Por LA ESTACIÓN Uruguay
Hubo un tiempo en Uruguay, en que una estación de servicio no era solo un lugar para cargar combustible. Era un punto de encuentro, una referencia barrial, casi una postal del balneario.
La ex estación ESSO de Las Toscas es uno de esos casos que hoy sobreviven apenas como recuerdo, detenidos en una foto y en la memoria de quienes la vieron funcionar.
Lejos de las rutas y del tránsito pesado, esta estación estaba inserta en el propio tejido del balneario, pensada para el vecino, el veraneante, el auto que llegaba desde Montevideo cargado de sombrillas y ansiedad por el mar. Su escala lo decía todo: no era una estación de paso, era parte del lugar.
Arquitectura del siglo XX
El edificio, todavía en pie, responde a una arquitectura que hoy sería impensable en el negocio del combustible. Techos de teja, muros de mampostería, piedra vista, columnas robustas y un conjunto integrado que albergaba mecánica, engrases y servicentro.
Una estación que parecía más una casa grande que una instalación industrial. En aquellos años, la permanencia importaba tanto como la funcionalidad.
Un viejo sello
Durante décadas operó bajo el sello Esso, en tiempos en que la marca tenía presencia fuerte en Uruguay y las estaciones eran concesiones casi personales, con nombre propio y trato cotidiano. Allí se cargaba combustible, pero también se pedía una revisión rápida, se inflaban las ruedas o se conversaba un rato más de la cuenta.
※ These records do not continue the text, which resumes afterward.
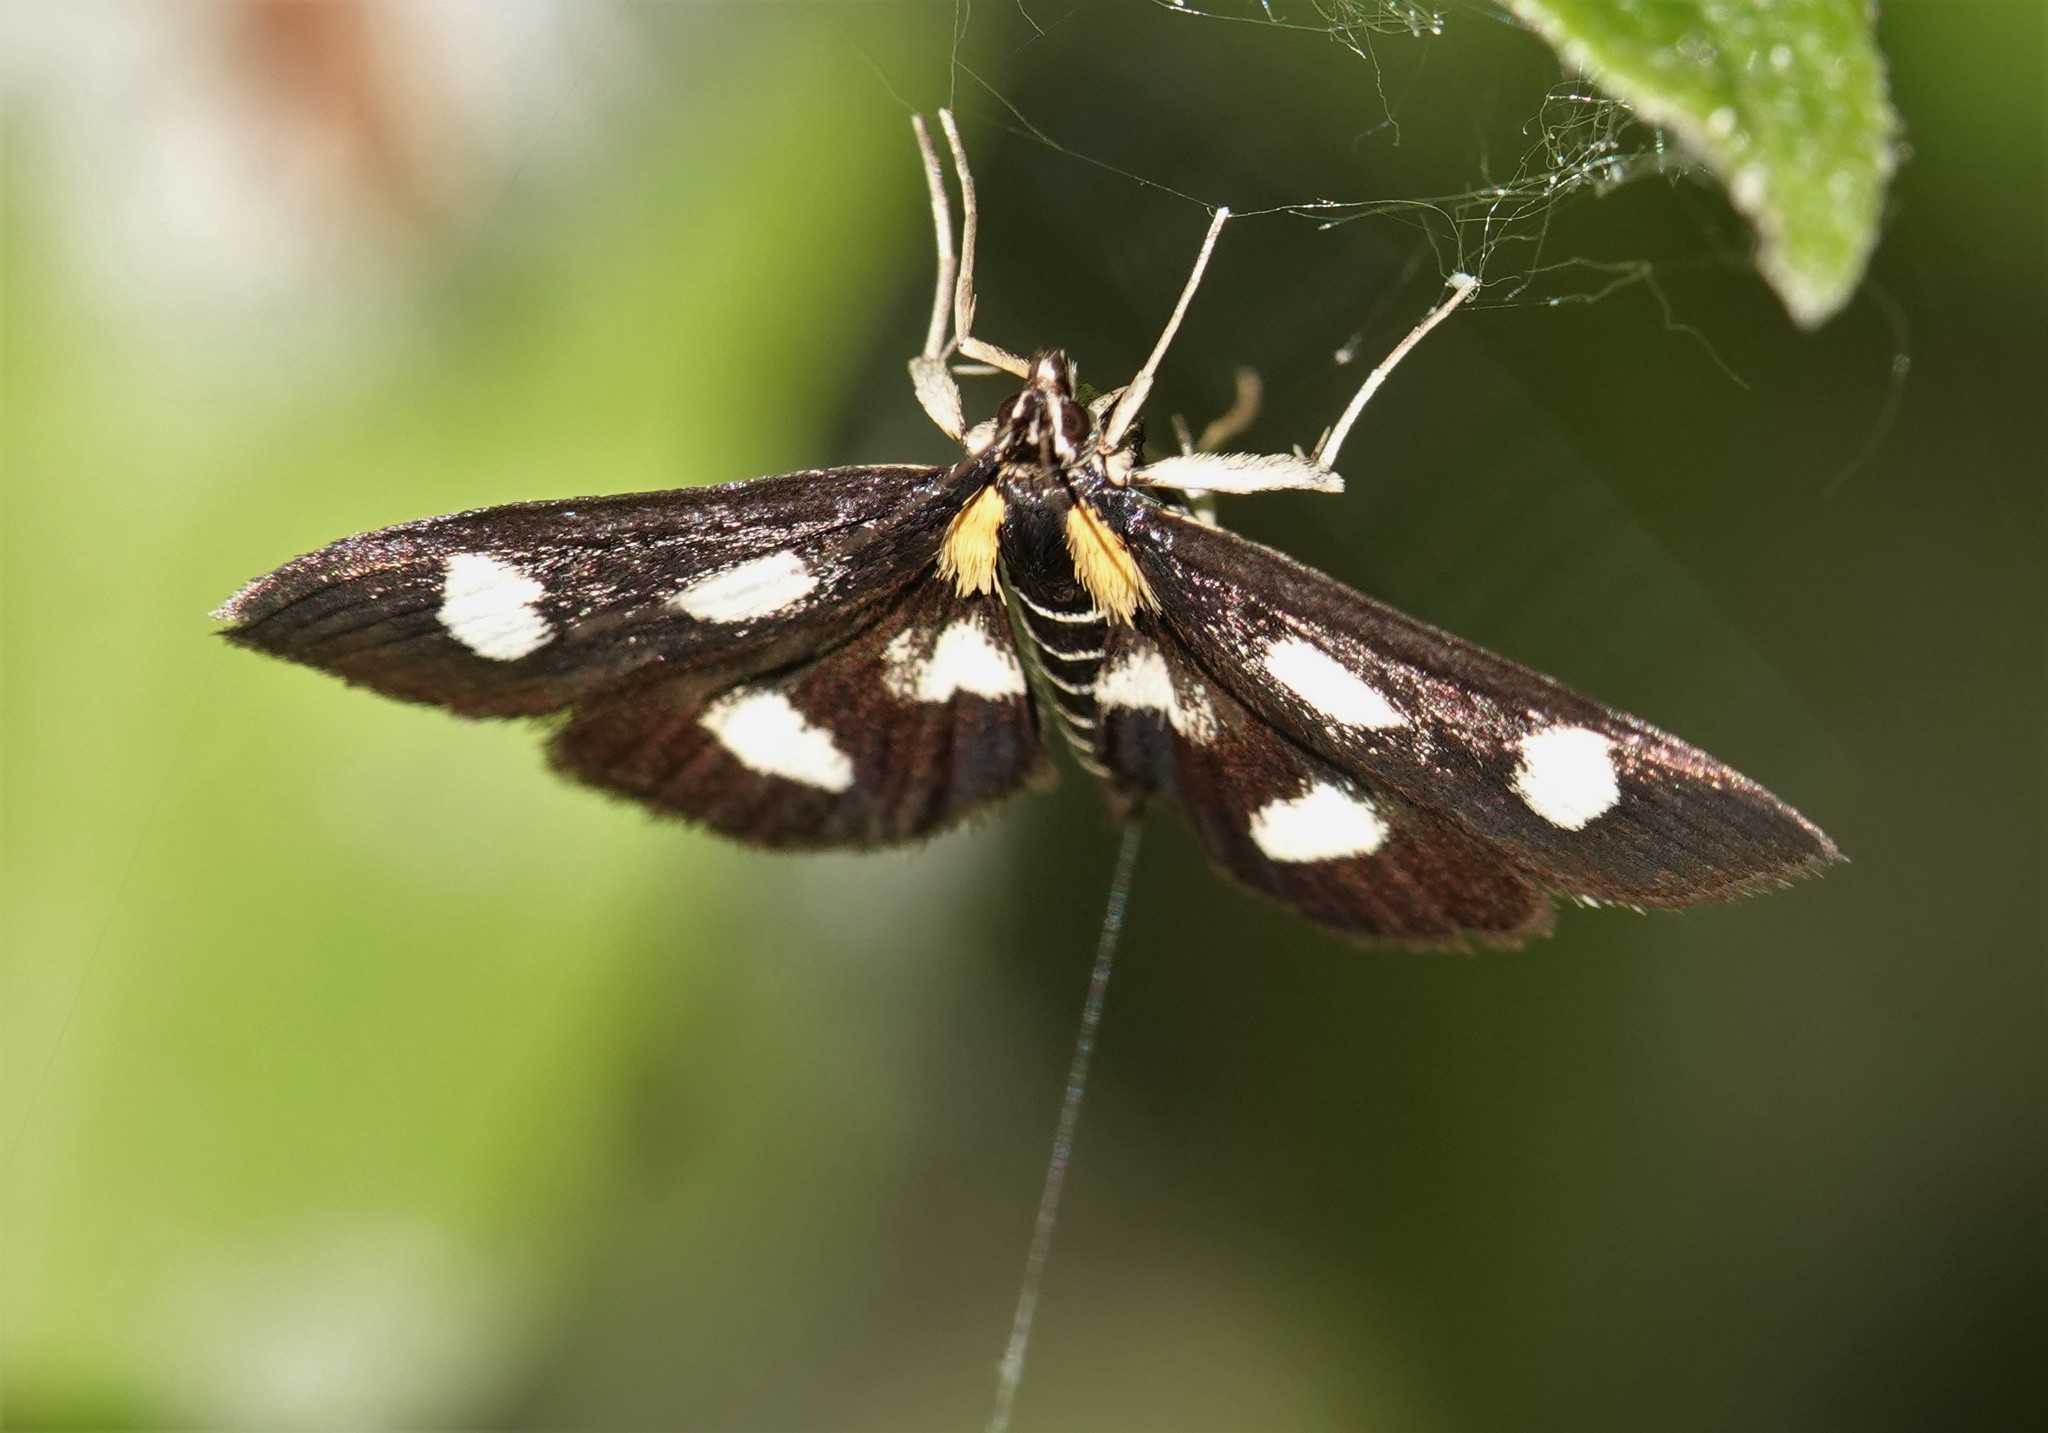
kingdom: Animalia
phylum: Arthropoda
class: Insecta
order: Lepidoptera
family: Crambidae
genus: Anania
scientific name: Anania funebris
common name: White-spotted sable moth
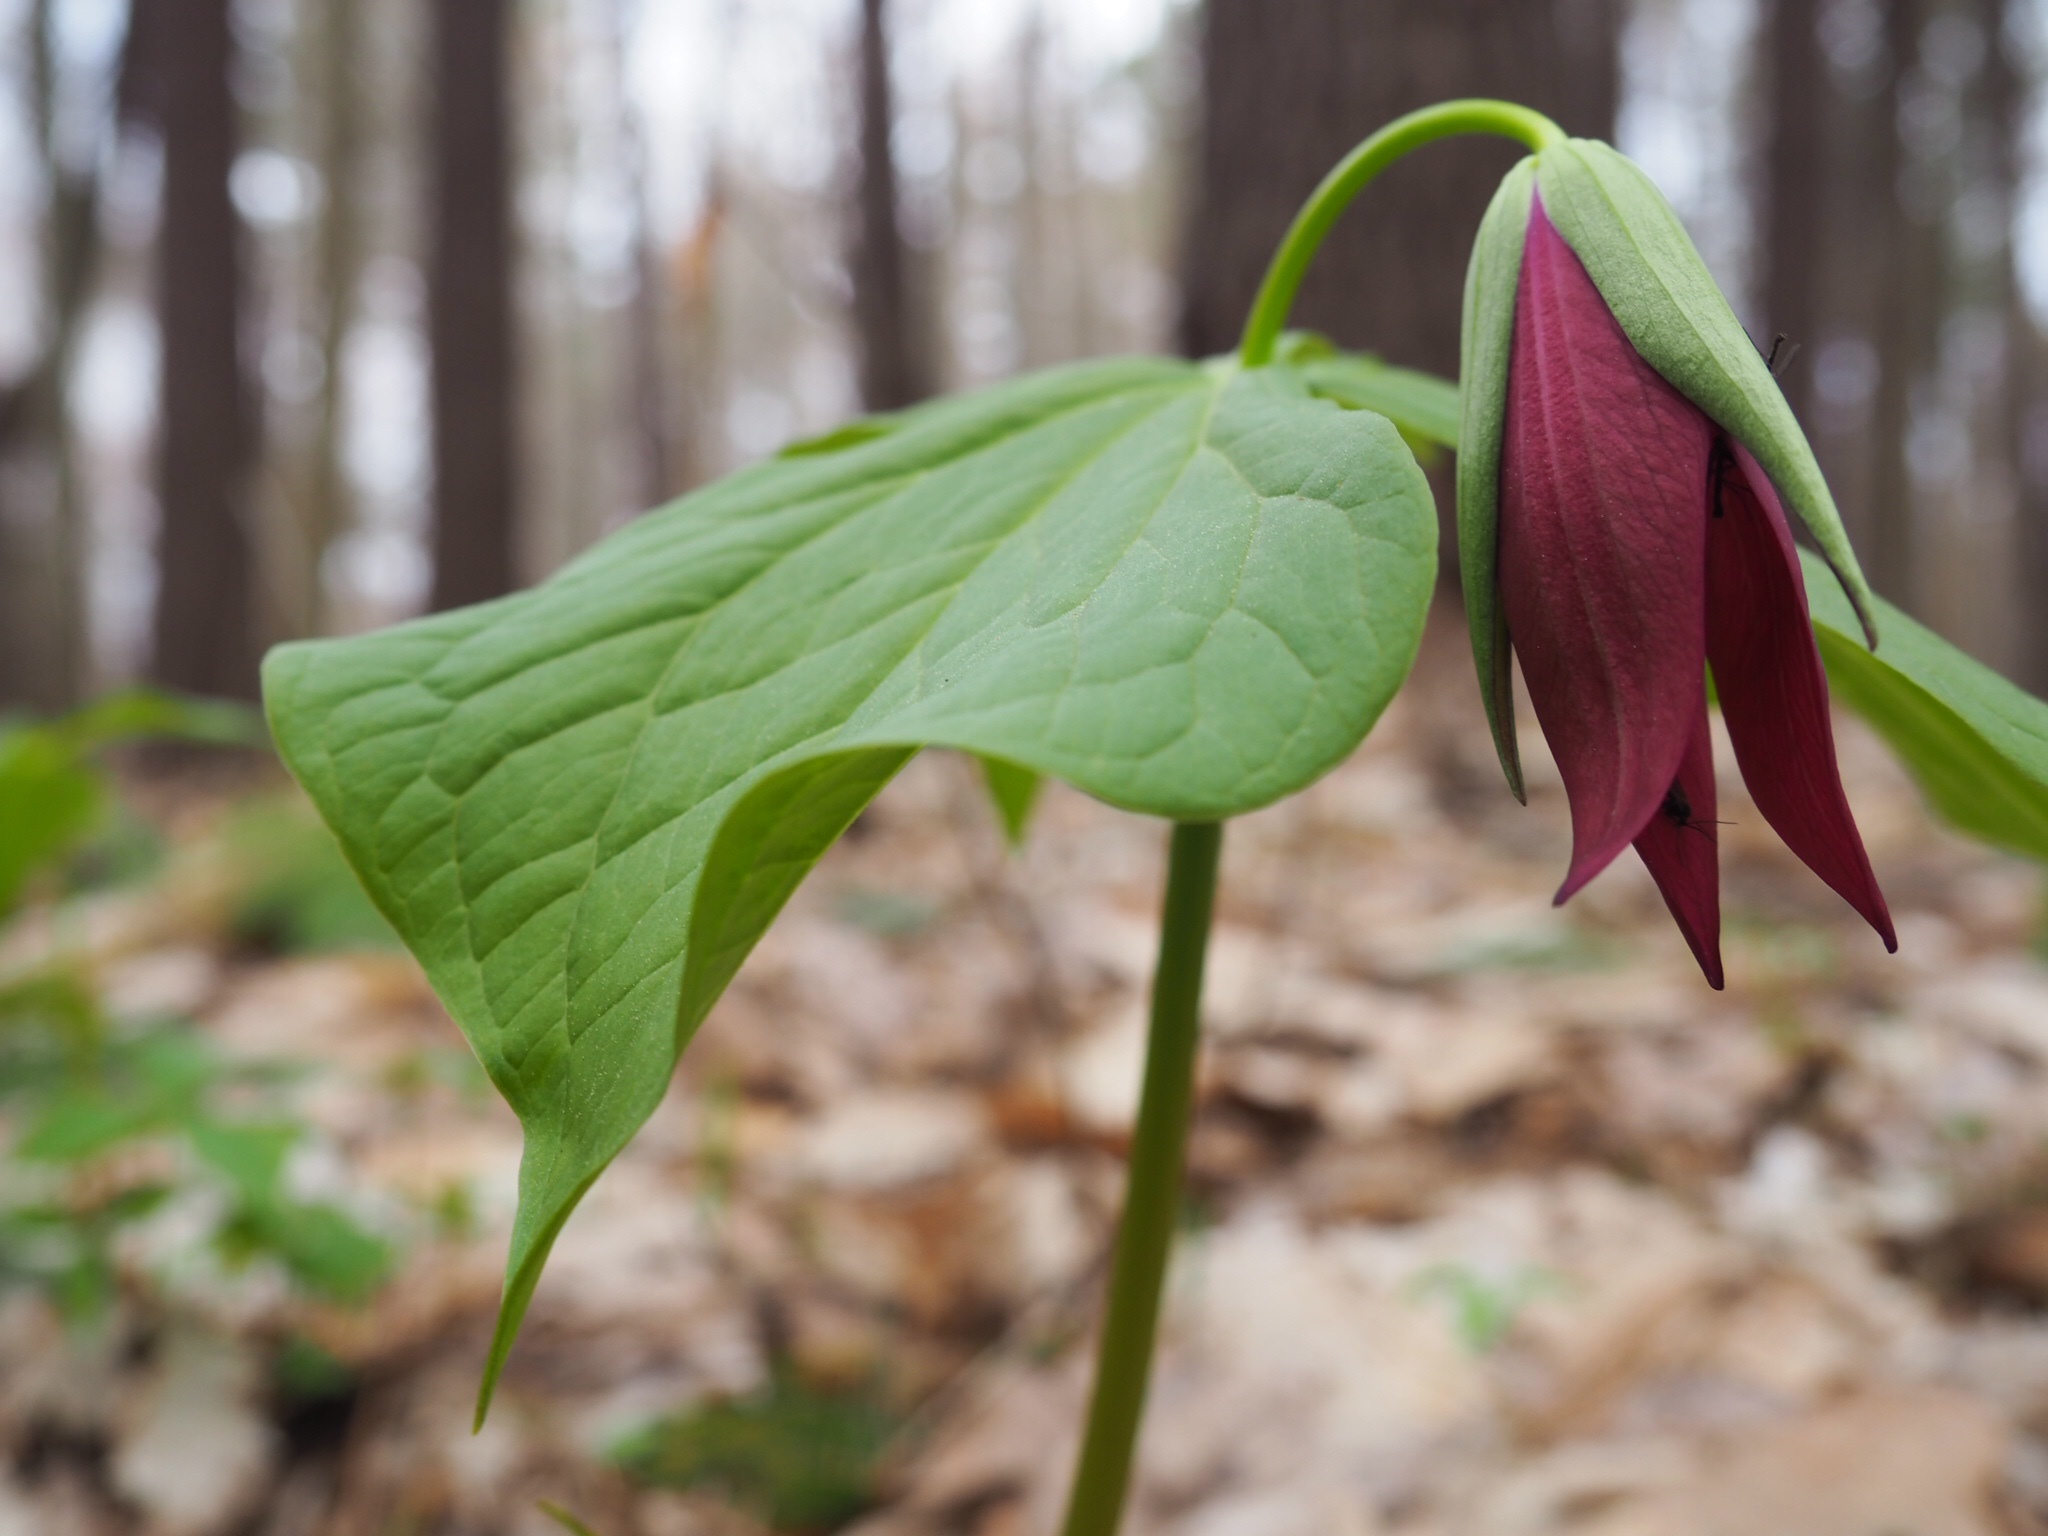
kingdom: Plantae
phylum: Tracheophyta
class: Liliopsida
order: Liliales
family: Melanthiaceae
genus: Trillium
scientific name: Trillium erectum
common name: Purple trillium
A fines de los años noventa, como tantas otras, esta estación cerró. No por falta de clientes, sino porque el negocio cambió. Las nuevas exigencias ambientales, la evolución tecnológica, la necesidad de mayor escala y la imposibilidad de adaptar predios antiguos fueron empujando a estas estaciones fuera del sistema. El combustible siguió su camino; los edificios quedaron.
Testimonio silencioso
Hoy, donde alguna vez hubo surtidores, ya no hay nafta ni gasoil. El lugar mantiene su estructura, con otros usos, y funciona como un testimonio silencioso de una época en la que cargar combustible tenía algo de ritual y de pertenencia barrial.
Las estaciones que el combustible dejó atrás no figuran en estadísticas ni en resoluciones. No aparecen en los informes del PPI de URSEA ni en los debates regulatorios. Pero explican, mejor que muchos cuadros, cómo fue cambiando el vínculo entre el negocio, el territorio y la gente. Y por qué, a veces, una foto dice más que un decreto.
Las historias de las viejas estaciones en Uruguay es extensa y los recuerdos llegan en amenas charlas con viejos estacioneros o sus familiares, que intentaremos ir reproduciendo en homenaje a un Uruguay de otrora.